··· Text shown
I have a golden retriever named Lady who is as much a rug as she is a living, moving canine. She must be forced to go out in the yard alone. Seriously. If we don’t push her out to do her business, she comes perilously close to doing it indoors.

If you go out with her, or if my daughter and her friends are on the trampoline or playing ball out back, then Lady is happy to cavort around—at least for a bit. Five or six passes throwing the tennis ball for her to retrieve are her limit before she stands on the stoop looking longingly at the door to be let back in so she can resume the rug position.

DARPA would not like my dog—not at all.

According to a recent posting on its site, the Defense Advanced Research Projects Agency has adopted its own dogs to play with—Boston Dynamics’ AlphaDog robots—which the agency is calling the “Legged Squad Support System (LS3).” These “dogs” are being trained as intelligent “pack mules.”

Says DARPA: “The goal of the LS3 program is to demonstrate that a legged robot can unburden dismounted squad members by carrying their gear, autonomously following them through rugged terrain, and interpreting verbal and visual commands.”

A video on the site shows the LS3s in action. The weirdly cool robo-dogs actually move more like mechanized Lipizzaner Stallions Transformers than dogs, but you can see how they’d be pretty good at lugging stuff around in the field.

Apparently, the LS3s have been trained to “follow the leader,” walk up to 3 miles per hour over difficult terrain, and speed along at five mph on a flat surface. DARPA notes that the “platforms” (DARPA-speak for robo-dogs) have “matured” enough through testing and improvements that they have “started to run through the paces similar to what they could one day experience carrying gear for a squad of Marines or Soldiers.”
······
··· Information given
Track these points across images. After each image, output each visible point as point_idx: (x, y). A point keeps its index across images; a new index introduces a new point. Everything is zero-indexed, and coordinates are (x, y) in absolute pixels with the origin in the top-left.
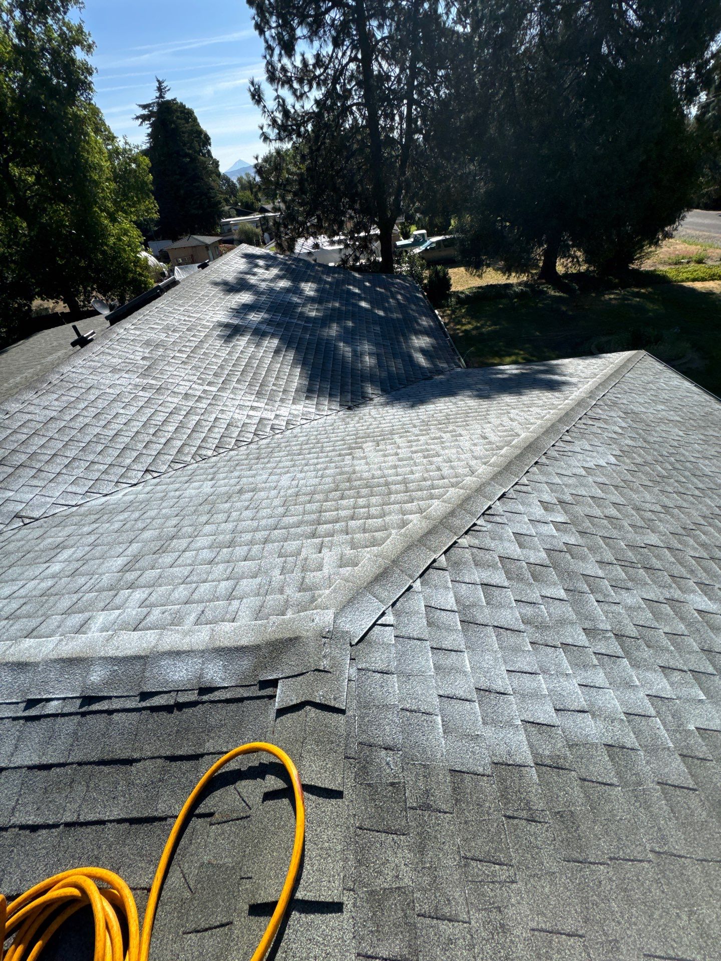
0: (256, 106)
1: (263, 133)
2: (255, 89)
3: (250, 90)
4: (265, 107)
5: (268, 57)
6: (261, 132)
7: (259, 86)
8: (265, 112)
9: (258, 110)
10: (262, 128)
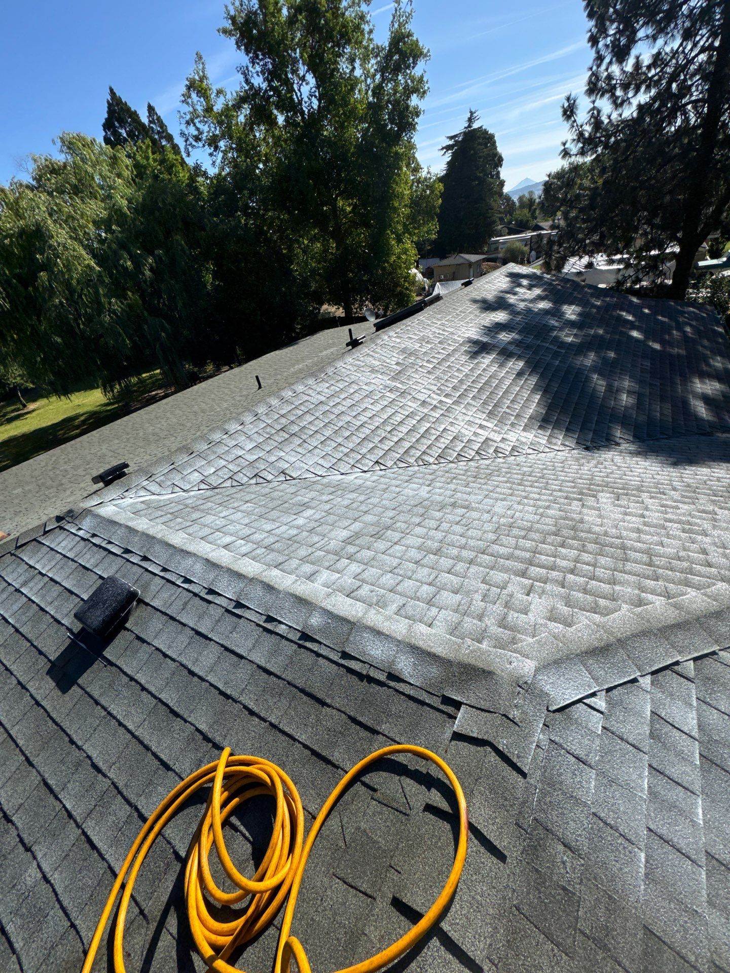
······
#### Required tasks:
(a) Answer these questions about the robot-dog text:
(i) What is the golden retriever's name?
(ii) What name is the agency giving Boston Dynamics' AlphaDog robots?
(iii) How fast can the LS3s move on a flat surface?
(b) Output everything in the robot-dog text from "I have a golden" down to "doing it indoors.", copied exactly.

#### Solution list:
(a)
(i) Lady
(ii) The "Legged Squad Support System (LS3)"
(iii) Five mph

(b)
I have a golden retriever named Lady who is as much a rug as she is a living, moving canine. She must be forced to go out in the yard alone. Seriously. If we don’t push her out to do her business, she comes perilously close to doing it indoors.